While Wood acknowledges that “no single historian can know everything; thus the debates over our various historical explanations for the Founding or any other great event in our past will never cease,” it’s hard to imagine a historian better trained to write on this subject. The Alva O. Way University Professor and Professor of History Emeritus at Brown University, he is author of The Radicalism of the American Revolution and The Creation of the American Republic, 1776–1787.

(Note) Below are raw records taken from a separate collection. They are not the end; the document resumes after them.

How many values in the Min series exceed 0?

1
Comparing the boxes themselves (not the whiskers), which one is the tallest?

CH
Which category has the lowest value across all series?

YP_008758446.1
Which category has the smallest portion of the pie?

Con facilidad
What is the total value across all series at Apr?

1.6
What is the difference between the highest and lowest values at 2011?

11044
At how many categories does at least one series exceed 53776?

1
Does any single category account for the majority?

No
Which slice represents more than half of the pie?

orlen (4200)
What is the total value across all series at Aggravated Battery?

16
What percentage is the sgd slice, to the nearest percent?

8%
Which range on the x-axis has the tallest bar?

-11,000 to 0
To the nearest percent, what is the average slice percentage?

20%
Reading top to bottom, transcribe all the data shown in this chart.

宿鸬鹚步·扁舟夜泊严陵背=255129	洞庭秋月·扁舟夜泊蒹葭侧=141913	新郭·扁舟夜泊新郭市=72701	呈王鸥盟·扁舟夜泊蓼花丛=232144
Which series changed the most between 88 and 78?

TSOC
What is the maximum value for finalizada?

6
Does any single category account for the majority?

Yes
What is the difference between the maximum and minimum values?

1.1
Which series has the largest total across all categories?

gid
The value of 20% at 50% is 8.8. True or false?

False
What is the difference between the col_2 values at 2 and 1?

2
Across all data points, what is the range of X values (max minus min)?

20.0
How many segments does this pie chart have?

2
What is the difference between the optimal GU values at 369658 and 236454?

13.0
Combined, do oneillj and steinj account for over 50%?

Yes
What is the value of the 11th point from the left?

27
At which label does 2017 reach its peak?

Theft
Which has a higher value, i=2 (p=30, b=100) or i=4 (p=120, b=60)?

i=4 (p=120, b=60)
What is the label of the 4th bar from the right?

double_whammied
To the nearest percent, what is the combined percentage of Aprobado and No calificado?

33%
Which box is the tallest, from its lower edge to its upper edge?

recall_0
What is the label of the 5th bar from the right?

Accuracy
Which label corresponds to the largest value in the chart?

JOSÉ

Wood’s own simplest statement is his belief that the American Revolution “is the most important event in American history, bar none. . . . The Revolution, in short, gave birth to whatever sense of nationhood and national purpose we Americans have had.” Amen to that, although be advised that many of his arguments must be wrestled with like Jacob’s angel, and rest assured that it’s worth the intellectual struggle. Take his notion that “all in all, colonial Americans did not have much to revolt against; their revolution seemed to be essentially a mental shift, an intellectual adjustment to what had already taken place over the previous century or more. . . . The Americans were born free and equal and thus, as Tocqueville had written, did not have to become so. The American Revolution therefore became a peculiarly conservative affair, an endorsement and realization, not a transformation of the society.”

Or consider his statement that “once a new idea is expressed and becomes reasonably acceptable to many people, it can spawn new and sometime unexpected behavior.” Example: in The Federalist No. 78, when Alexander Hamilton argued that judges are as much the people’s agents as legislators are, he was only making a case for judicial review of laws. The idea took on a life on its own, however, morphing into an argument for the election of judges in Andrew Jackson’s time; today 39 states elect judges. “This was a development that Hamilton could never have imagined and would have been appalled by,” write Woods, “yet he helped produce it.”

In fact, continues Woods, “There was not in 1787–1788 one ‘correct’ or ‘true’ meaning of the Constitution. The Constitution meant whatever the Federalists or the Anti-Federalists could convince the country to accept. That is why the debate over the Constitution was so important.”